* [Requirement 1]
Answer these questions from the blog post on perspective:
(a) What difference did the writer study in Psychology class?
(b) What historical example does the article use to explain the first consequence of taking cultural relativism seriously?
(c) According to the article's first paragraph, what are the two opposing views about the dead?

* [Selected extract]
Saturday, December 31, 2011

It Is All About Perspective

In class this month we have argued over whether the characters we have been reading about are heroes or not.  There was a great deal of disagreement when it came to Oknokwo; he is defined as a modern hero but can we view him as a hero?  People brought up the point that he beat his wife and he never helped others.  Though if you look at the definition of a modern hero he fits.  He is a character that has weakness.  In the article "The Challenge of Cultural Relativism" two of the arguments stuck out to me.  The first is the one right in the first paragraph about the differences in societies.  One believes that you should eat your dead and another is disgusted by the idea.  It does not make one belief wrong and the other belief right.  This is the way people grew up it is their culture. In Psychology class we studied the difference between sensation and perception.  Sensation is the same for every person it is what you see, hear, smell, feel, and taste.  Perception on the other hand is how you process this sensation.  Is what you see pleasant or is it revolting or something in between.  The second argument in the article that provoked my interest was in "The Consequences of Taking Cultural Relativism Seriously."  The first consequence it listed was about not judging others customs to be morally inferior to our own.  When I first read this I agreed completely; people may be different but they have their own morals and it is not our right to interfere.  Once I read their explanation I had a change of heart.  Their example was about the Holocaust according to this rule it would have been morally wrong of us to interfere with what the Nazi's were doing to the Jews. This made me contemplate what is the line for when you can judge another's culture.  I think this is why humans judge others instinctively; it is the choice to not act upon these judgements or to act upon them that matters.  This brought me back to Thing Fall Apart.  The class judged Oknokwo as not being a hero because he hurt others although we did grudgingly beseech him the fact that he was a hero to his own society.  We took own judgements and each of us individually decided if we could pass up our moral judgements to allow him to be a hero.

* [Requirement 2] Please repeat the stretch of rows from the line that contains "sub-region: Schuylkill County" through the line that contains "latitude: 63.6456", including both of those lines.

* [Source records]
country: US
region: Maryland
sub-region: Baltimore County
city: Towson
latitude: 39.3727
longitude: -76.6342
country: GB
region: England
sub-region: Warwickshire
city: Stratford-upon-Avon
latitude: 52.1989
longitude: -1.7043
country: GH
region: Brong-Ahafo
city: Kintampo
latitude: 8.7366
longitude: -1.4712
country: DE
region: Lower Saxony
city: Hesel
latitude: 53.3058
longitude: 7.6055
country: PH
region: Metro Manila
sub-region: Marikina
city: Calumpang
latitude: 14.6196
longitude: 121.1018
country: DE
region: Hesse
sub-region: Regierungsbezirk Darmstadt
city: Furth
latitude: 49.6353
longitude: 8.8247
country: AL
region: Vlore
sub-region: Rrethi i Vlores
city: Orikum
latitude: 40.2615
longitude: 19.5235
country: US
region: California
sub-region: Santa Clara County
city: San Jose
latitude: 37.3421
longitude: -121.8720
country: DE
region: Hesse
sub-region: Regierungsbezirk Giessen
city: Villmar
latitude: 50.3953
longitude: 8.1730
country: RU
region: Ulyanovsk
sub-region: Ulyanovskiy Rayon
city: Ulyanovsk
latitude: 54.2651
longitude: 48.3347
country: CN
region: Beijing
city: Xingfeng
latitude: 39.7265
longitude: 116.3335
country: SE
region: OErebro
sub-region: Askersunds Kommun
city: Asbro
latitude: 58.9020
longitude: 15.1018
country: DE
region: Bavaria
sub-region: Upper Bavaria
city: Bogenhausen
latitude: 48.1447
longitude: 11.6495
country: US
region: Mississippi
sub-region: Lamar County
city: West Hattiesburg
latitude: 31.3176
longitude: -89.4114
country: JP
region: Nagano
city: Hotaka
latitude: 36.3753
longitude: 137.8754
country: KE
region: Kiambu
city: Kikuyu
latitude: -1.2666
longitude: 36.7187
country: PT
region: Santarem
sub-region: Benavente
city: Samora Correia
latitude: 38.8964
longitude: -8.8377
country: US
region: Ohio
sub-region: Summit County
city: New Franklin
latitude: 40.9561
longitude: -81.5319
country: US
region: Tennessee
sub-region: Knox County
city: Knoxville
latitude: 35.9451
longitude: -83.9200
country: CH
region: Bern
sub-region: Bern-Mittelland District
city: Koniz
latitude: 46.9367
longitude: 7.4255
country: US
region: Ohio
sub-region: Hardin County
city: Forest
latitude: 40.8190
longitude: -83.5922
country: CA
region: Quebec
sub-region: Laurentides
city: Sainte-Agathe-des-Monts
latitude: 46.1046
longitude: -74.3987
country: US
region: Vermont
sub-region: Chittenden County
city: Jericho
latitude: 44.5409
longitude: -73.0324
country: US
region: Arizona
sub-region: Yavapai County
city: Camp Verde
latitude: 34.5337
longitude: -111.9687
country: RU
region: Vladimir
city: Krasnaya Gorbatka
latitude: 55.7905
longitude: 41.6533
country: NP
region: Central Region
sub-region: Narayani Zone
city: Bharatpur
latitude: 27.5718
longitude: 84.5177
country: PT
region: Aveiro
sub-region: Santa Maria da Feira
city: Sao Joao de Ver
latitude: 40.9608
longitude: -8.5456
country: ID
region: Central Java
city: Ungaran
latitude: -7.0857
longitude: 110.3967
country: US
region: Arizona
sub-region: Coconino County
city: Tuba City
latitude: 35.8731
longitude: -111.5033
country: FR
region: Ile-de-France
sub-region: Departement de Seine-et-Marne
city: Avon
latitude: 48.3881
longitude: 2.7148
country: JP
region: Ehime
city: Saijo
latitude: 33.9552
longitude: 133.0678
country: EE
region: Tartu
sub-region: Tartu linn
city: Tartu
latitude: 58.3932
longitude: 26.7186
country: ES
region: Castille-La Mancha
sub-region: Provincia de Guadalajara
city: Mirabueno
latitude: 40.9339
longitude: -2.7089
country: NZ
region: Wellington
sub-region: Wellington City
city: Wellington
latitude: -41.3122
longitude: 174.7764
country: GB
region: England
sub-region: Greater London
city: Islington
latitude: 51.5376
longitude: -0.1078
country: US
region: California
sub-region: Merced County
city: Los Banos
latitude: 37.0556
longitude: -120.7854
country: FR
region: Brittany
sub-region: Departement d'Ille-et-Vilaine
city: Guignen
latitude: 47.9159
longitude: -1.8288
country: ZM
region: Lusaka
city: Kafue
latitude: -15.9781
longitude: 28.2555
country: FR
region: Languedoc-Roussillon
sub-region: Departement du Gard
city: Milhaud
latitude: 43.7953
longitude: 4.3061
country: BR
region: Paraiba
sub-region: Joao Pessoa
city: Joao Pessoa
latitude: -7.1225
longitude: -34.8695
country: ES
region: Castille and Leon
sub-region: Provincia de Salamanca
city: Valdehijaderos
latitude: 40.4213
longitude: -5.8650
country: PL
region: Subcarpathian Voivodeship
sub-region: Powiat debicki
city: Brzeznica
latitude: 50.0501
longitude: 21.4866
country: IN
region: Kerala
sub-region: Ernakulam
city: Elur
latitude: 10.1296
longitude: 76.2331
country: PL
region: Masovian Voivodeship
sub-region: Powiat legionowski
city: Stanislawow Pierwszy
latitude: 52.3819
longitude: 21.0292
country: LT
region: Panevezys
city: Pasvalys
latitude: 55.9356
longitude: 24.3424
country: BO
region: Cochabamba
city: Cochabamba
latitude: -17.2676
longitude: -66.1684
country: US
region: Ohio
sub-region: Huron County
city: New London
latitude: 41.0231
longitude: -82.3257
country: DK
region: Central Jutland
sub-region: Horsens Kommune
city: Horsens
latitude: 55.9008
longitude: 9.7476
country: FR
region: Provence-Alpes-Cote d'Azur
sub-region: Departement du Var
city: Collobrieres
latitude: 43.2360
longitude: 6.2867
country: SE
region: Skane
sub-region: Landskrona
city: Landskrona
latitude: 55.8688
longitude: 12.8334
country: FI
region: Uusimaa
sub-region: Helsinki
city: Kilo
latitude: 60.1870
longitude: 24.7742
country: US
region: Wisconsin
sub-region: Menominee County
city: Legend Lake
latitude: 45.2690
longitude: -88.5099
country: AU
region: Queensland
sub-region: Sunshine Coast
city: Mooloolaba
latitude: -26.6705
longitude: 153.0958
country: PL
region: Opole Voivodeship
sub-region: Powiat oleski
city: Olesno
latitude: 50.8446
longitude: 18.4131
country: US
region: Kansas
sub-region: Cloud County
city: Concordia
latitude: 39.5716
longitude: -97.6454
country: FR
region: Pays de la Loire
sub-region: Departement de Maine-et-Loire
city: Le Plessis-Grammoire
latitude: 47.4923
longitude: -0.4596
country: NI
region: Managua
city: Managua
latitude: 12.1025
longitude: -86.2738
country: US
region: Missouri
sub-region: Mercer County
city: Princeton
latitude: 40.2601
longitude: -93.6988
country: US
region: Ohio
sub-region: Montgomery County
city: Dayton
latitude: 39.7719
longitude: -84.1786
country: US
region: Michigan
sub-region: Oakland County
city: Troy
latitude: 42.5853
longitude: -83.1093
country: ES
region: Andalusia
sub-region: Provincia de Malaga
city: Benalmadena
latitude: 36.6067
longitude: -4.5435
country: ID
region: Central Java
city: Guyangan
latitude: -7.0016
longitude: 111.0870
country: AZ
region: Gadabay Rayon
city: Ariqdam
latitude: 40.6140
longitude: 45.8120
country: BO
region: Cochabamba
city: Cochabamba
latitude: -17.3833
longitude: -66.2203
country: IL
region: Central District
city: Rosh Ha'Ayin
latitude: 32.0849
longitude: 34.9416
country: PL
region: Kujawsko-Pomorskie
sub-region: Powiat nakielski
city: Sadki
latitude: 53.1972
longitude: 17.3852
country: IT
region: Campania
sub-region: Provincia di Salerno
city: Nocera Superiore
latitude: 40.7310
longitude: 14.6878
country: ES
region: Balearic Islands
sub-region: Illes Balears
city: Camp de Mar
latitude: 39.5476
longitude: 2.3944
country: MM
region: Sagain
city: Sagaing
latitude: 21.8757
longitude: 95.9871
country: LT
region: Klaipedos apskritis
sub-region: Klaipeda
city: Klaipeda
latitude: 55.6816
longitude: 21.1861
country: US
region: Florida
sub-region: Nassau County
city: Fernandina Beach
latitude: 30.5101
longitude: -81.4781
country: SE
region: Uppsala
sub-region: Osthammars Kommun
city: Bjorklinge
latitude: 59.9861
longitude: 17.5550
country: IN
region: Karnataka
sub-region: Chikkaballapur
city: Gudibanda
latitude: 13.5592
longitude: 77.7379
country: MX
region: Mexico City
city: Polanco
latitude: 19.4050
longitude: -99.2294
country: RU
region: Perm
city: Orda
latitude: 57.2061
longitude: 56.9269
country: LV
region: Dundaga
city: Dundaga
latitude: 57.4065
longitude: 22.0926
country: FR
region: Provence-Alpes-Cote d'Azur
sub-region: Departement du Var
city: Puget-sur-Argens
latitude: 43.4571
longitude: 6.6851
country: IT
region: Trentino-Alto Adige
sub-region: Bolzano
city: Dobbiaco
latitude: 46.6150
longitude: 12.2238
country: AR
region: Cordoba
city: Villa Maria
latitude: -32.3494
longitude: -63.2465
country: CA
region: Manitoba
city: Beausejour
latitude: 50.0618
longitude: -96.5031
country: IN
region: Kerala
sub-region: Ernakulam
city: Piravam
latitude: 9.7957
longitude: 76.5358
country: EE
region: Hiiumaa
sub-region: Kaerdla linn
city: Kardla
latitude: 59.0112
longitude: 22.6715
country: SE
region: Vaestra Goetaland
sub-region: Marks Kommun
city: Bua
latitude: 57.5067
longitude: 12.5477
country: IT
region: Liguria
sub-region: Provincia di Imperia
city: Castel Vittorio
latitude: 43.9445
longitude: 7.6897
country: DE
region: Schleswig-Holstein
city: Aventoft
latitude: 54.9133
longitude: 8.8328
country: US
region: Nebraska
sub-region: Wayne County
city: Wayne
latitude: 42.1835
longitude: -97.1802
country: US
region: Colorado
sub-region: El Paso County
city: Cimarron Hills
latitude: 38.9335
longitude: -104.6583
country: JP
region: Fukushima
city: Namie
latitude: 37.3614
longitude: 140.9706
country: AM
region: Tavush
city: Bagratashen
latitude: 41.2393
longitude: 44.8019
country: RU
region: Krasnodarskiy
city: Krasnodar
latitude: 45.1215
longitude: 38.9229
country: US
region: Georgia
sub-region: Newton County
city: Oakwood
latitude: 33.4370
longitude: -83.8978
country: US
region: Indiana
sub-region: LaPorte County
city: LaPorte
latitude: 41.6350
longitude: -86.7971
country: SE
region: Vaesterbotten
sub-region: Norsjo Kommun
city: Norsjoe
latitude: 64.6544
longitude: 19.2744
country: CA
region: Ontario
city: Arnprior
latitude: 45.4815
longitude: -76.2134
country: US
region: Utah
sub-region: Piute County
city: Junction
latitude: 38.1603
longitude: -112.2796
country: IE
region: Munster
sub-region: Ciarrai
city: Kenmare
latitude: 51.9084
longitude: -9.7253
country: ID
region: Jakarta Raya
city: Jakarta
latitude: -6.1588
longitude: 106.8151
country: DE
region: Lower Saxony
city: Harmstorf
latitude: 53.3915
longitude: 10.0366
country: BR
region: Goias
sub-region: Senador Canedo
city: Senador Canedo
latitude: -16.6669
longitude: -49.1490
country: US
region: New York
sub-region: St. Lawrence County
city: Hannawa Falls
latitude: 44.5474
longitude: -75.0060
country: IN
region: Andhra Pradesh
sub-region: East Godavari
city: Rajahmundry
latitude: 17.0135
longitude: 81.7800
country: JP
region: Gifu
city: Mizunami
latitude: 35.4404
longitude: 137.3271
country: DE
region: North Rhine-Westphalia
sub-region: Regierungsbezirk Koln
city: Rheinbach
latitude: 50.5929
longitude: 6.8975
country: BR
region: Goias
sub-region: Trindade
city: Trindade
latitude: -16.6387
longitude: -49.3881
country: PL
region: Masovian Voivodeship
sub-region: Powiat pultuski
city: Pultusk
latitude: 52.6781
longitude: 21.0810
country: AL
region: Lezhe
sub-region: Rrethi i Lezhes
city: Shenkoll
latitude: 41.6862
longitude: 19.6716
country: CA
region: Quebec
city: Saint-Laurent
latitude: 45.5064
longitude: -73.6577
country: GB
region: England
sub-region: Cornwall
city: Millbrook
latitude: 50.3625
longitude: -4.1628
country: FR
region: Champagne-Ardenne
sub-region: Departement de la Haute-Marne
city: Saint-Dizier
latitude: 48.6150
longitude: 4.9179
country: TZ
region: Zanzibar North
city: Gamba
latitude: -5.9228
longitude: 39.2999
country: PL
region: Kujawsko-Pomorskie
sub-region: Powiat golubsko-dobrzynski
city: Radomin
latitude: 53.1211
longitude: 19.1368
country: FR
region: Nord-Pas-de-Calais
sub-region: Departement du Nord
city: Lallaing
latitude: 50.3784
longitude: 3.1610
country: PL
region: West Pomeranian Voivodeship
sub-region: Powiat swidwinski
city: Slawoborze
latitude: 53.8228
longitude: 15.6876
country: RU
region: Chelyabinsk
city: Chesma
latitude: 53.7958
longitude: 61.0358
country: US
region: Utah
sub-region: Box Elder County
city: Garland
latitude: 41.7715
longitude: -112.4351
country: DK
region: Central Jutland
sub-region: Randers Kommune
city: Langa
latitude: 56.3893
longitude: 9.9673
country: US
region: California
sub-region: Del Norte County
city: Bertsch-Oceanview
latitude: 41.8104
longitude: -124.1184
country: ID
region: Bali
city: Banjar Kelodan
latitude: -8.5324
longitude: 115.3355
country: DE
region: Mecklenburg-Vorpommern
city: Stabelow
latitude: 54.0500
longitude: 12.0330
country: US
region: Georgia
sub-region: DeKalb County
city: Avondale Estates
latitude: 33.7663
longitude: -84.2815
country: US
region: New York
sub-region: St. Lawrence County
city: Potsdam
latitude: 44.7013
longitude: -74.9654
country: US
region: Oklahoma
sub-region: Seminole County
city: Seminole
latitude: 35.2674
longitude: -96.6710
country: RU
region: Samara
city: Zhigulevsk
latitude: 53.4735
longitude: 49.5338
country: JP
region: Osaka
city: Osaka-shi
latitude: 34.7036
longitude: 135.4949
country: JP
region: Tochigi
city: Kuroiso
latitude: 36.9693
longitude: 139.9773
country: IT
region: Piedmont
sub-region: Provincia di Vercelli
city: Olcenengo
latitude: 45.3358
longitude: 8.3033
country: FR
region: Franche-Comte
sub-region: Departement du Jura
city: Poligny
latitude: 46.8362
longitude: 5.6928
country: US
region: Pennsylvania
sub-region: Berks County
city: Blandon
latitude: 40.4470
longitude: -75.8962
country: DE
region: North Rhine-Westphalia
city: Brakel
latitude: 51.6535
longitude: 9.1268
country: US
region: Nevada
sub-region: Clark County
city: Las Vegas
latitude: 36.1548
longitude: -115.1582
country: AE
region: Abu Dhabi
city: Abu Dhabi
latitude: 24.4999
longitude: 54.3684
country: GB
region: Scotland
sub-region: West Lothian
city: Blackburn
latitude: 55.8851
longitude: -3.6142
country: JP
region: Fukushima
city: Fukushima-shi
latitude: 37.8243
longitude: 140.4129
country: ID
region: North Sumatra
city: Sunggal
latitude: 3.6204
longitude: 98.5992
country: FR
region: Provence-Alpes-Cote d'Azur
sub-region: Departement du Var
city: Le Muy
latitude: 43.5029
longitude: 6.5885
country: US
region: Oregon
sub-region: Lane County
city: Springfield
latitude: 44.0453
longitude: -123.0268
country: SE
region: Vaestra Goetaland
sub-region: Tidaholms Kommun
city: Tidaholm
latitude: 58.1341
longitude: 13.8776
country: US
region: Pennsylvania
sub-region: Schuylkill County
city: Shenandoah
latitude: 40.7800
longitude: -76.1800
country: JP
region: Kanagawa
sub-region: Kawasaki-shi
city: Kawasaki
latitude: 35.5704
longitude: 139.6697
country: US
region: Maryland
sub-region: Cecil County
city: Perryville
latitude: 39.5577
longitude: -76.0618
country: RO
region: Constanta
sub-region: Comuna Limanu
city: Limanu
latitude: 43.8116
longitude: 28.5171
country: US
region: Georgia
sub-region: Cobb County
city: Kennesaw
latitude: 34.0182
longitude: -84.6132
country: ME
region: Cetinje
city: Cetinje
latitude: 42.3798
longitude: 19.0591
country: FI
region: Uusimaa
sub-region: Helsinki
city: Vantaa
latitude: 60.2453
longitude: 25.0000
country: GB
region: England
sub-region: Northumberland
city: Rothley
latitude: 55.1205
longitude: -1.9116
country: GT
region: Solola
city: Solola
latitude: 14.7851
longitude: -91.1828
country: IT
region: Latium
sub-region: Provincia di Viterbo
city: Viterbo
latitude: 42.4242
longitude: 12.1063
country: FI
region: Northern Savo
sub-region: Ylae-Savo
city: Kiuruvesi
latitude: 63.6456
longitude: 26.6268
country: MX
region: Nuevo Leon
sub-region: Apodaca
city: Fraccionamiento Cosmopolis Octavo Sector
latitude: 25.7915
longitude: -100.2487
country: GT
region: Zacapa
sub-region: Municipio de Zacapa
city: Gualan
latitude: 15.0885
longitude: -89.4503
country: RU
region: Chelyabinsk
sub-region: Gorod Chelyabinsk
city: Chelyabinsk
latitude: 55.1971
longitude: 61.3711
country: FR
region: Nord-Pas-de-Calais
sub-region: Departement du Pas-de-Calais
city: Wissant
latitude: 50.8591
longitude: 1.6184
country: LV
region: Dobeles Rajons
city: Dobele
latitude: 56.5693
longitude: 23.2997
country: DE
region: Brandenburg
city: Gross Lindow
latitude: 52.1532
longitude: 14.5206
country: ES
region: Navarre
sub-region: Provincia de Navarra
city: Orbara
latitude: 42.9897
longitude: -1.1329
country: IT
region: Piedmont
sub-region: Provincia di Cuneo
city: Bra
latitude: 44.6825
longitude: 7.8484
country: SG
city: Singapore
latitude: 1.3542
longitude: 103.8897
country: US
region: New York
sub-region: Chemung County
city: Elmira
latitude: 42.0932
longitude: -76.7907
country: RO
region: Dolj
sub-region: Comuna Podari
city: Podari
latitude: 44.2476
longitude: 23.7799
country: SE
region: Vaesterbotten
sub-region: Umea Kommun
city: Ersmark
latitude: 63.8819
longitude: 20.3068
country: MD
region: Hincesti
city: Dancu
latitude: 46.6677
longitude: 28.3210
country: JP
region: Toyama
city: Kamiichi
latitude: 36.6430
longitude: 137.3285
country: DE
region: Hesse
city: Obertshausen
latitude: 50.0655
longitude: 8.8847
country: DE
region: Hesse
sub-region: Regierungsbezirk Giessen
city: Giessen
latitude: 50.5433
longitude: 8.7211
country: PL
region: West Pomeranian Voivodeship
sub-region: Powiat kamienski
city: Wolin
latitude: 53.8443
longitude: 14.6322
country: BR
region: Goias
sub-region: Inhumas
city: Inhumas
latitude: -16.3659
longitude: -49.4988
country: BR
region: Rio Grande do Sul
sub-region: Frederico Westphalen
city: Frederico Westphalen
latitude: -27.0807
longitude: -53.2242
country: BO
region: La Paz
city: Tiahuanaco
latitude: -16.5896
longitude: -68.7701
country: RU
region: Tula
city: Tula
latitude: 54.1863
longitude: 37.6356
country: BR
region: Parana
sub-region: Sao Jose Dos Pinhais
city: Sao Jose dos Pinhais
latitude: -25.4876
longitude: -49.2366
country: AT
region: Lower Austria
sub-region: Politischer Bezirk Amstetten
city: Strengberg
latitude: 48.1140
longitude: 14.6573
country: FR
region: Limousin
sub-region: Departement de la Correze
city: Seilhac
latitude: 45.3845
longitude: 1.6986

* [Task output 1]
(a) The difference between sensation and perception.
(b) The Holocaust.
(c) One society believes you should eat your dead, and another is disgusted by the idea.

* [Task output 2]
sub-region: Schuylkill County
city: Shenandoah
latitude: 40.7800
longitude: -76.1800
country: JP
region: Kanagawa
sub-region: Kawasaki-shi
city: Kawasaki
latitude: 35.5704
longitude: 139.6697
country: US
region: Maryland
sub-region: Cecil County
city: Perryville
latitude: 39.5577
longitude: -76.0618
country: RO
region: Constanta
sub-region: Comuna Limanu
city: Limanu
latitude: 43.8116
longitude: 28.5171
country: US
region: Georgia
sub-region: Cobb County
city: Kennesaw
latitude: 34.0182
longitude: -84.6132
country: ME
region: Cetinje
city: Cetinje
latitude: 42.3798
longitude: 19.0591
country: FI
region: Uusimaa
sub-region: Helsinki
city: Vantaa
latitude: 60.2453
longitude: 25.0000
country: GB
region: England
sub-region: Northumberland
city: Rothley
latitude: 55.1205
longitude: -1.9116
country: GT
region: Solola
city: Solola
latitude: 14.7851
longitude: -91.1828
country: IT
region: Latium
sub-region: Provincia di Viterbo
city: Viterbo
latitude: 42.4242
longitude: 12.1063
country: FI
region: Northern Savo
sub-region: Ylae-Savo
city: Kiuruvesi
latitude: 63.6456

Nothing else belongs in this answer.